For dashboard upload:

vibgrate:
  image: node:20
  script:
    - npx @vibgrate/cli scan . --push --fail-on error
  variables:
    VIBGRATE_DSN: $VIBGRATE_DSN

Store the DSN as a masked CI/CD variable in your project settings.

Jenkins

pipeline {
  agent { docker { image 'node:20' } }
  stages {
    stage('Drift Scan') {
      steps {
        sh 'npx @vibgrate/cli scan . --format sarif --out vibgrate.sarif --fail-on error'
        archiveArtifacts artifacts: 'vibgrate.sarif', allowEmptyArchive: true
      }
    }
  }
}

CircleCI

jobs:
  vibgrate:
    docker:
      - image: cimg/node:20.0
    steps:
      - checkout
      - run: npx @vibgrate/cli scan . --fail-on error

Generic Integration Pattern

For any CI system, the pattern is the same:

  1. Ensure Node 20+ is available.
  2. Run npx @vibgrate/cli scan . --fail-on error.
  3. Optionally add --format sarif --out vibgrate.sarif for SARIF output.
  4. Optionally add --push with VIBGRATE_DSN for dashboard upload.
  5. Exit code 0 = pass, exit code 2 = drift threshold exceeded.

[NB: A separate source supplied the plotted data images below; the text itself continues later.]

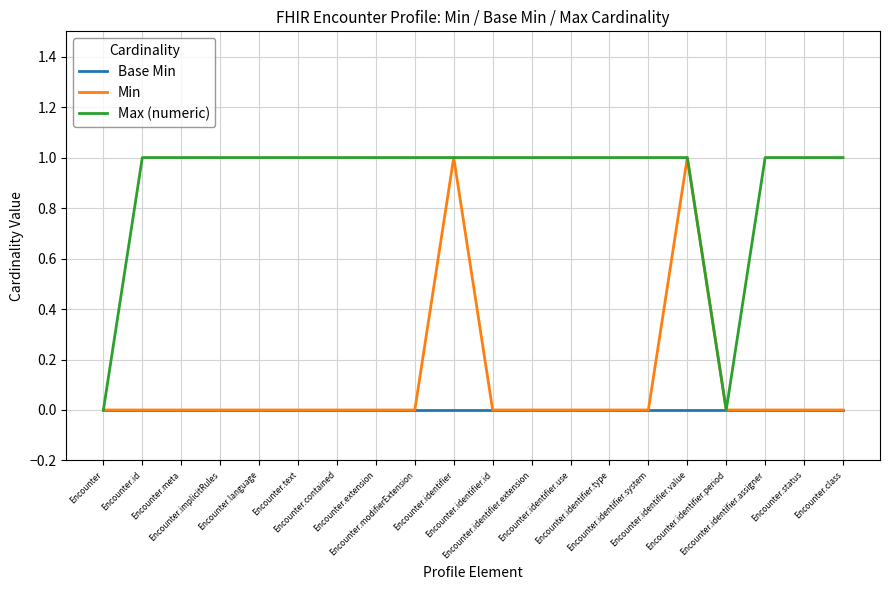

Which series has the largest total across all categories?

Max (numeric)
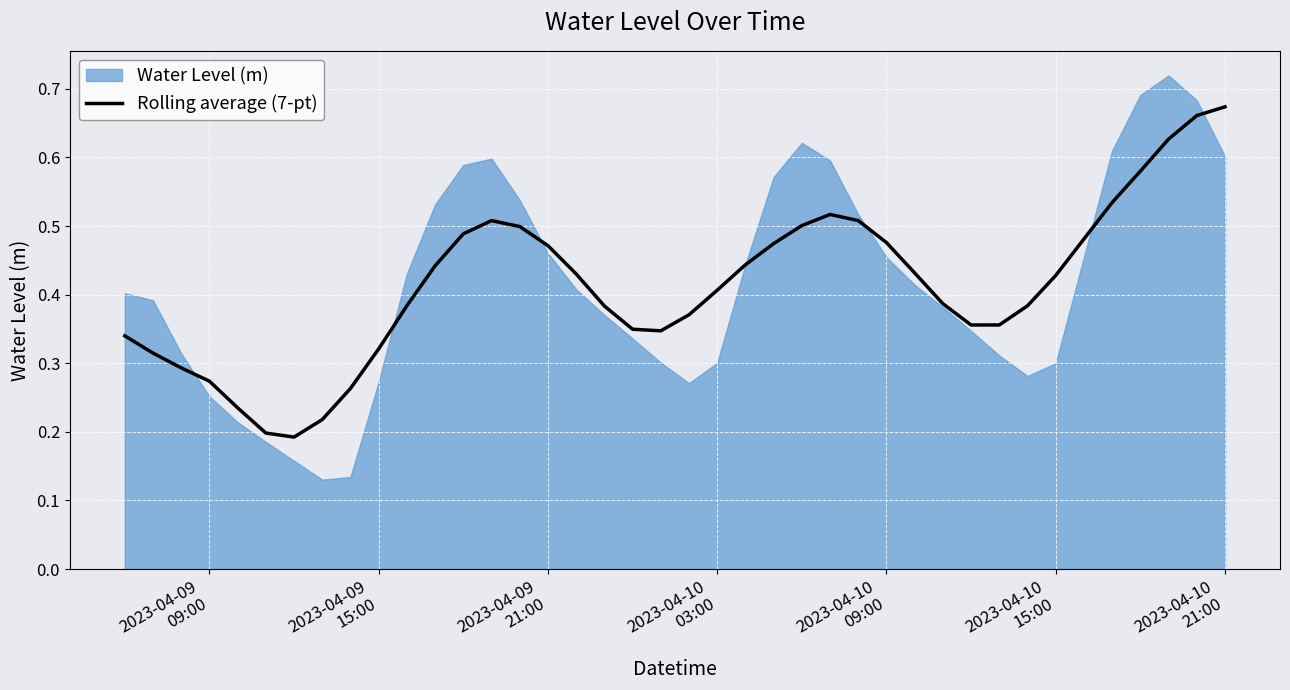

Reading right to left, list all the values displayed in this chart.

0.7	0.7	0.6	0.6	0.5	0.5	0.4	0.4	0.4	0.4	0.4	0.4	0.5	0.5	0.5	0.5	0.5	0.4	0.4	0.4	0.3	0.3	0.4	0.4	0.5	0.5	0.5	0.5	0.4	0.4	0.3	0.3	0.2	0.2	0.2	0.2	0.3	0.3	0.3	0.3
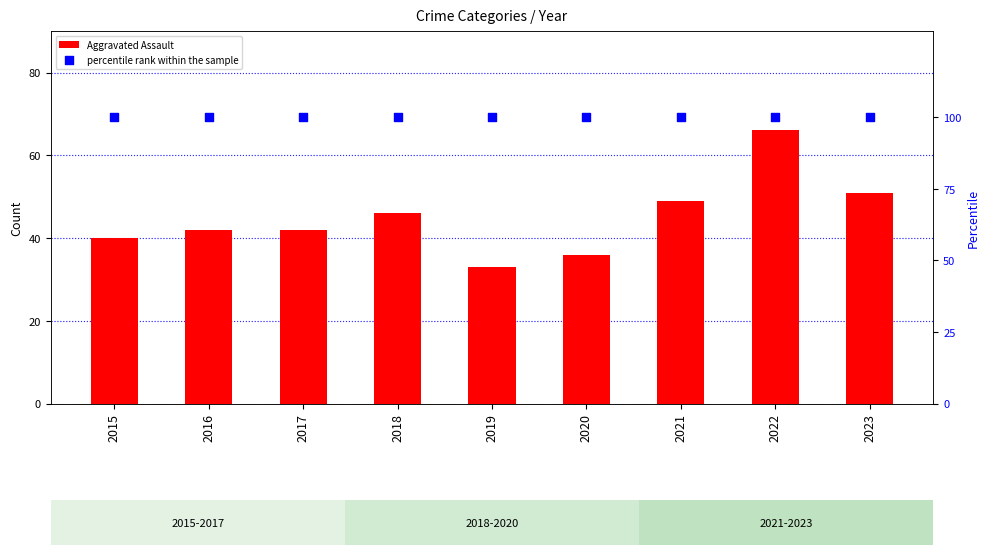

What is the total value across all series at 2017?

142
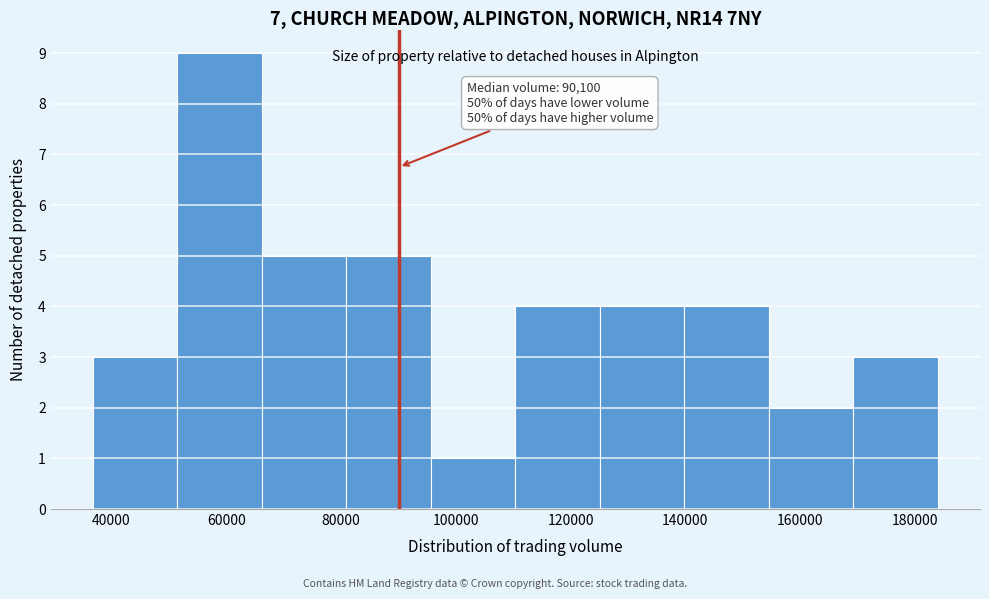

Which range on the x-axis has the tallest bar?

52000 to 66000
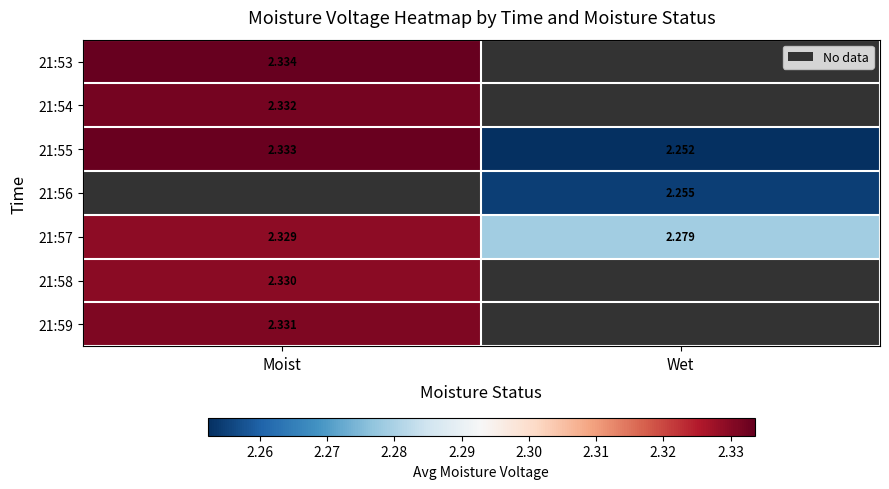

Is the value of 21:53 at Moist greater than the value of 21:58 at Moist?

Yes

No login, no authentication (unless pushing to dashboard), no agent installation, no Docker image to pull. Just npx and your manifests.

The Vibgrate Drift Intelligence Engine was designed to work in any environment — because upgrade drift does not care which CI system you use, and neither should your drift tooling.